Bengal-origin Muslims have maximum political clout among all the Muslim communities in Assam. According to one estimate, the Bengal-origin Muslim community is the deciding factor in at least 25 of the 126 assembly constituencies in the state. On the other hand, the Assamese Muslims do not hold a particularly significant place in Assam’s politics, nor are they a majority in any constituency. By reaching out to Assamese Muslims, the BJP is hoping to polarize society and increase its vote share.
It must be noted that sentiment against Bengal-origin Hindus and Muslims runs high in Assam.
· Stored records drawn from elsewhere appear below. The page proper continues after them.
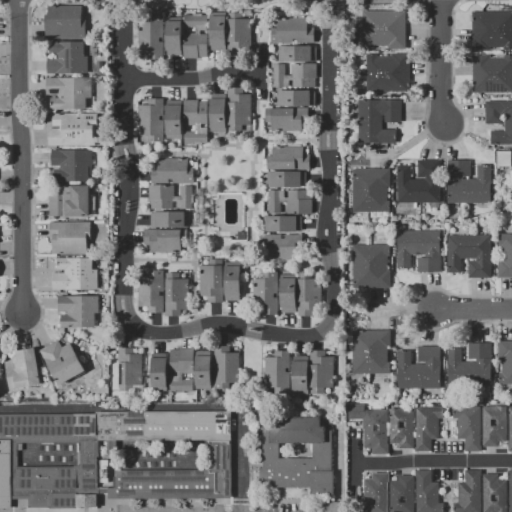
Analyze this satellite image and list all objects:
building: (63, 21)
building: (64, 21)
building: (383, 28)
building: (384, 29)
building: (491, 29)
building: (290, 30)
building: (491, 30)
building: (218, 31)
building: (292, 31)
building: (217, 32)
building: (237, 34)
building: (239, 34)
building: (149, 35)
building: (151, 36)
building: (185, 36)
building: (174, 37)
building: (196, 37)
building: (296, 53)
building: (297, 53)
building: (66, 56)
building: (67, 58)
road: (327, 61)
road: (444, 64)
road: (124, 69)
building: (386, 72)
building: (386, 72)
building: (491, 73)
building: (491, 73)
building: (277, 74)
building: (302, 74)
building: (295, 75)
road: (192, 77)
building: (67, 91)
building: (68, 92)
building: (295, 97)
building: (296, 97)
building: (239, 109)
building: (229, 110)
building: (218, 114)
building: (149, 118)
building: (285, 118)
building: (285, 118)
building: (185, 119)
building: (173, 120)
building: (196, 120)
building: (376, 120)
building: (377, 120)
building: (499, 120)
building: (499, 120)
building: (151, 121)
road: (257, 122)
building: (70, 129)
building: (72, 129)
road: (322, 138)
road: (331, 138)
road: (283, 140)
road: (244, 144)
road: (127, 151)
road: (210, 151)
road: (157, 152)
road: (121, 153)
road: (187, 153)
road: (21, 154)
building: (286, 157)
building: (502, 158)
building: (503, 158)
building: (288, 159)
building: (70, 164)
building: (72, 164)
building: (170, 170)
building: (172, 171)
building: (286, 178)
building: (286, 178)
road: (128, 179)
building: (418, 182)
building: (467, 182)
building: (419, 183)
building: (468, 183)
building: (511, 185)
building: (510, 186)
road: (327, 187)
building: (369, 189)
building: (371, 189)
road: (202, 191)
building: (167, 196)
building: (170, 197)
building: (69, 201)
building: (70, 201)
building: (288, 201)
building: (291, 201)
road: (122, 205)
road: (129, 206)
road: (247, 209)
building: (168, 219)
building: (169, 219)
building: (282, 222)
building: (283, 223)
road: (250, 226)
road: (321, 232)
road: (328, 232)
building: (240, 234)
building: (69, 236)
building: (70, 237)
building: (163, 240)
building: (165, 240)
building: (279, 246)
building: (279, 246)
road: (222, 247)
building: (418, 249)
building: (420, 249)
road: (206, 250)
road: (124, 254)
building: (469, 254)
building: (470, 254)
building: (504, 254)
building: (505, 255)
road: (165, 260)
road: (194, 265)
building: (369, 266)
building: (371, 266)
building: (74, 274)
building: (75, 274)
building: (211, 280)
building: (218, 281)
building: (231, 281)
building: (151, 290)
building: (151, 292)
building: (175, 293)
building: (176, 293)
building: (266, 293)
building: (285, 293)
building: (307, 293)
building: (288, 294)
road: (124, 305)
road: (117, 307)
road: (472, 309)
building: (77, 310)
building: (78, 310)
road: (215, 312)
road: (331, 314)
road: (155, 323)
road: (172, 323)
road: (253, 325)
road: (180, 330)
road: (251, 332)
road: (221, 334)
road: (126, 335)
road: (185, 338)
road: (202, 338)
road: (158, 343)
building: (369, 350)
building: (371, 351)
building: (61, 361)
building: (62, 361)
building: (505, 361)
building: (505, 362)
building: (469, 364)
building: (470, 365)
building: (224, 366)
building: (226, 367)
building: (128, 368)
building: (189, 368)
building: (418, 368)
building: (419, 368)
building: (22, 369)
building: (23, 369)
building: (181, 369)
building: (203, 370)
building: (158, 371)
building: (276, 371)
building: (321, 371)
building: (130, 372)
building: (278, 372)
building: (311, 372)
building: (159, 373)
building: (299, 376)
building: (493, 424)
building: (426, 425)
building: (468, 425)
building: (494, 425)
building: (370, 426)
building: (372, 426)
building: (427, 426)
building: (468, 426)
building: (400, 427)
building: (402, 427)
building: (509, 429)
building: (510, 430)
building: (295, 453)
building: (296, 453)
building: (120, 456)
building: (115, 458)
road: (417, 463)
road: (242, 469)
building: (4, 473)
road: (356, 478)
building: (509, 489)
building: (510, 489)
building: (374, 492)
building: (414, 492)
building: (426, 492)
building: (468, 492)
building: (468, 492)
building: (375, 493)
building: (492, 493)
building: (493, 493)
building: (401, 494)
building: (329, 506)
building: (331, 507)
parking lot: (276, 508)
The BJP has effectively capitalized on the fear among several civil society organizations and a large section of the state’s populace of being reduced to a minority in their own homeland if the growth of the Bengal-origin Muslim population is not curtailed. The government has launched a crackdown on child marriage and has decided to ban polygamy, which is practiced by a section of Muslims in the state. (Muslims are the only community in India allowed to practice polygamy legally under Section 2 of the Muslim Personal Law (Shariat) Application Act, 1937 which has now been challenged in the Supreme Court.)
Earlier, Chief Minister Sarma said that the BJP would not need votes from the “Miya,” as the Bengal-origin Muslim community in Assam is referred to, for 10 years.
Recently, the government indicated that efforts would be made for the identification of foreign nationals in the state who had fraudulently enrolled their names in the National Register of Citizens (NRC), which was an exercise to enlist the names of citizens in Assam. The process, which was completed in 2019 had also identified about 2 million foreign nationals residing in the state.
This apart, the Assam government has plans to introduce a “crash course” for members of the foreigners tribunals in the state to help them determine the citizenship of suspected foreigners in the state after they are referred either by the Election Commission or the police. Many judgments of these tribunals have been challenged in the higher court for erroneously declaring citizens as foreign nationals.